- [RECORDS SHOWN]:
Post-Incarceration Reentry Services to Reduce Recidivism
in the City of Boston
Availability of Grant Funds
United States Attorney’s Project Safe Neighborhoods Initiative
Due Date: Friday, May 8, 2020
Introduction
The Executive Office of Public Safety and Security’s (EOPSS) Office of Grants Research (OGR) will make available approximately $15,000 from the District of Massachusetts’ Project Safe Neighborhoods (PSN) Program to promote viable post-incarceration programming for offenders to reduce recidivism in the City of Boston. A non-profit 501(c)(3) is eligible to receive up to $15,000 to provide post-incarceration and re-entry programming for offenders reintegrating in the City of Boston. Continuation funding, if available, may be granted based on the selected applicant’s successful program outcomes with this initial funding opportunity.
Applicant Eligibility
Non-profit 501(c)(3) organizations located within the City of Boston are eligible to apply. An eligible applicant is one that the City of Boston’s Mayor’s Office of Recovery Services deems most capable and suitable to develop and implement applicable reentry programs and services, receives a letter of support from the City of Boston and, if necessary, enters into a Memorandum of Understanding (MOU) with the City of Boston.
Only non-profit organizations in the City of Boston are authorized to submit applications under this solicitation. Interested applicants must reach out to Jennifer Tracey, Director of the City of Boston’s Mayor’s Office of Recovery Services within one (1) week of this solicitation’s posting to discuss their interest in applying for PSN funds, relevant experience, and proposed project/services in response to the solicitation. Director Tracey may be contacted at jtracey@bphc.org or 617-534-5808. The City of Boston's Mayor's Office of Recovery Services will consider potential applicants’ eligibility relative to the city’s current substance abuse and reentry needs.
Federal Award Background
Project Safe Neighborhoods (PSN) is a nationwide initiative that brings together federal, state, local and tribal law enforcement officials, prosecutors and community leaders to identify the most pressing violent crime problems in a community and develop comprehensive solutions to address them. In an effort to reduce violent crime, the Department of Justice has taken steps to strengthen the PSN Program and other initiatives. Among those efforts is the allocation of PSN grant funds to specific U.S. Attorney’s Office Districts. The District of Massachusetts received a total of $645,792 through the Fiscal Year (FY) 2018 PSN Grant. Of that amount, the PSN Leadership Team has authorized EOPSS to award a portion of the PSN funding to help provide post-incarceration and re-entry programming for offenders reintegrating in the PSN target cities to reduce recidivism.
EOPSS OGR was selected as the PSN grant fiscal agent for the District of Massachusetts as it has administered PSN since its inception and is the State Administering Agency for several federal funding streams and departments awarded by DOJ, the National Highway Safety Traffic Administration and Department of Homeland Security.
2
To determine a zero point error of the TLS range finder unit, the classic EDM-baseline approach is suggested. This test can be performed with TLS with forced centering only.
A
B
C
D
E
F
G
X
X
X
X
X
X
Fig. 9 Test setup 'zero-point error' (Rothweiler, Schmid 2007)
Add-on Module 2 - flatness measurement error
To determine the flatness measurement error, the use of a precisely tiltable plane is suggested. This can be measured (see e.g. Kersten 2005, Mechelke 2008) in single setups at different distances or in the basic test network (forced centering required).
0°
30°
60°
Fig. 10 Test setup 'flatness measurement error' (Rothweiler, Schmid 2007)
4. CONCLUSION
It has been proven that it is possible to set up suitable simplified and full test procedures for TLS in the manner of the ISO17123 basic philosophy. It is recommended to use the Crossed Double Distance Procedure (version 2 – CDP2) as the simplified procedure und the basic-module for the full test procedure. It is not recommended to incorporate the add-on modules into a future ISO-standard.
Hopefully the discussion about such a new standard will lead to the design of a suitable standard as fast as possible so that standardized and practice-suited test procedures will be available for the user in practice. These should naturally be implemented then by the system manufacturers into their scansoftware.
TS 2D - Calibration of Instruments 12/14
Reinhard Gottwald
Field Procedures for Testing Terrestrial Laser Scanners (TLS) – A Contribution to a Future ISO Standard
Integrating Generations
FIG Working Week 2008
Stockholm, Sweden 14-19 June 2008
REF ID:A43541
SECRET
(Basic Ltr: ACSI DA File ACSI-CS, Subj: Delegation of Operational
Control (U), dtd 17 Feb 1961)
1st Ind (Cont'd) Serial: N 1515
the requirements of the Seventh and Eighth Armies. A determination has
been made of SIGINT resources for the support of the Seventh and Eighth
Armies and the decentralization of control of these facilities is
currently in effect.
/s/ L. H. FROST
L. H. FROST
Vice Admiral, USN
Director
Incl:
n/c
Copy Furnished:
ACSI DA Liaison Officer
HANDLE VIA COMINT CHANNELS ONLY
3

- [ASSIGNMENT]:
In this exercise, every line of the listing is to be output exactly.

- [EXERCISE RESULT]:
Post-Incarceration Reentry Services to Reduce Recidivism
in the City of Boston
Availability of Grant Funds
United States Attorney’s Project Safe Neighborhoods Initiative
Due Date: Friday, May 8, 2020
Introduction
The Executive Office of Public Safety and Security’s (EOPSS) Office of Grants Research (OGR) will make available approximately $15,000 from the District of Massachusetts’ Project Safe Neighborhoods (PSN) Program to promote viable post-incarceration programming for offenders to reduce recidivism in the City of Boston. A non-profit 501(c)(3) is eligible to receive up to $15,000 to provide post-incarceration and re-entry programming for offenders reintegrating in the City of Boston. Continuation funding, if available, may be granted based on the selected applicant’s successful program outcomes with this initial funding opportunity.
Applicant Eligibility
Non-profit 501(c)(3) organizations located within the City of Boston are eligible to apply. An eligible applicant is one that the City of Boston’s Mayor’s Office of Recovery Services deems most capable and suitable to develop and implement applicable reentry programs and services, receives a letter of support from the City of Boston and, if necessary, enters into a Memorandum of Understanding (MOU) with the City of Boston.
Only non-profit organizations in the City of Boston are authorized to submit applications under this solicitation. Interested applicants must reach out to Jennifer Tracey, Director of the City of Boston’s Mayor’s Office of Recovery Services within one (1) week of this solicitation’s posting to discuss their interest in applying for PSN funds, relevant experience, and proposed project/services in response to the solicitation. Director Tracey may be contacted at jtracey@bphc.org or 617-534-5808. The City of Boston's Mayor's Office of Recovery Services will consider potential applicants’ eligibility relative to the city’s current substance abuse and reentry needs.
Federal Award Background
Project Safe Neighborhoods (PSN) is a nationwide initiative that brings together federal, state, local and tribal law enforcement officials, prosecutors and community leaders to identify the most pressing violent crime problems in a community and develop comprehensive solutions to address them. In an effort to reduce violent crime, the Department of Justice has taken steps to strengthen the PSN Program and other initiatives. Among those efforts is the allocation of PSN grant funds to specific U.S. Attorney’s Office Districts. The District of Massachusetts received a total of $645,792 through the Fiscal Year (FY) 2018 PSN Grant. Of that amount, the PSN Leadership Team has authorized EOPSS to award a portion of the PSN funding to help provide post-incarceration and re-entry programming for offenders reintegrating in the PSN target cities to reduce recidivism.
EOPSS OGR was selected as the PSN grant fiscal agent for the District of Massachusetts as it has administered PSN since its inception and is the State Administering Agency for several federal funding streams and departments awarded by DOJ, the National Highway Safety Traffic Administration and Department of Homeland Security.
2
To determine a zero point error of the TLS range finder unit, the classic EDM-baseline approach is suggested. This test can be performed with TLS with forced centering only.
A
B
C
D
E
F
G
X
X
X
X
X
X
Fig. 9 Test setup 'zero-point error' (Rothweiler, Schmid 2007)
Add-on Module 2 - flatness measurement error
To determine the flatness measurement error, the use of a precisely tiltable plane is suggested. This can be measured (see e.g. Kersten 2005, Mechelke 2008) in single setups at different distances or in the basic test network (forced centering required).
0°
30°
60°
Fig. 10 Test setup 'flatness measurement error' (Rothweiler, Schmid 2007)
4. CONCLUSION
It has been proven that it is possible to set up suitable simplified and full test procedures for TLS in the manner of the ISO17123 basic philosophy. It is recommended to use the Crossed Double Distance Procedure (version 2 – CDP2) as the simplified procedure und the basic-module for the full test procedure. It is not recommended to incorporate the add-on modules into a future ISO-standard.
Hopefully the discussion about such a new standard will lead to the design of a suitable standard as fast as possible so that standardized and practice-suited test procedures will be available for the user in practice. These should naturally be implemented then by the system manufacturers into their scansoftware.
TS 2D - Calibration of Instruments 12/14
Reinhard Gottwald
Field Procedures for Testing Terrestrial Laser Scanners (TLS) – A Contribution to a Future ISO Standard
Integrating Generations
FIG Working Week 2008
Stockholm, Sweden 14-19 June 2008
REF ID:A43541
SECRET
(Basic Ltr: ACSI DA File ACSI-CS, Subj: Delegation of Operational
Control (U), dtd 17 Feb 1961)
1st Ind (Cont'd) Serial: N 1515
the requirements of the Seventh and Eighth Armies. A determination has
been made of SIGINT resources for the support of the Seventh and Eighth
Armies and the decentralization of control of these facilities is
currently in effect.
/s/ L. H. FROST
L. H. FROST
Vice Admiral, USN
Director
Incl:
n/c
Copy Furnished:
ACSI DA Liaison Officer
HANDLE VIA COMINT CHANNELS ONLY
3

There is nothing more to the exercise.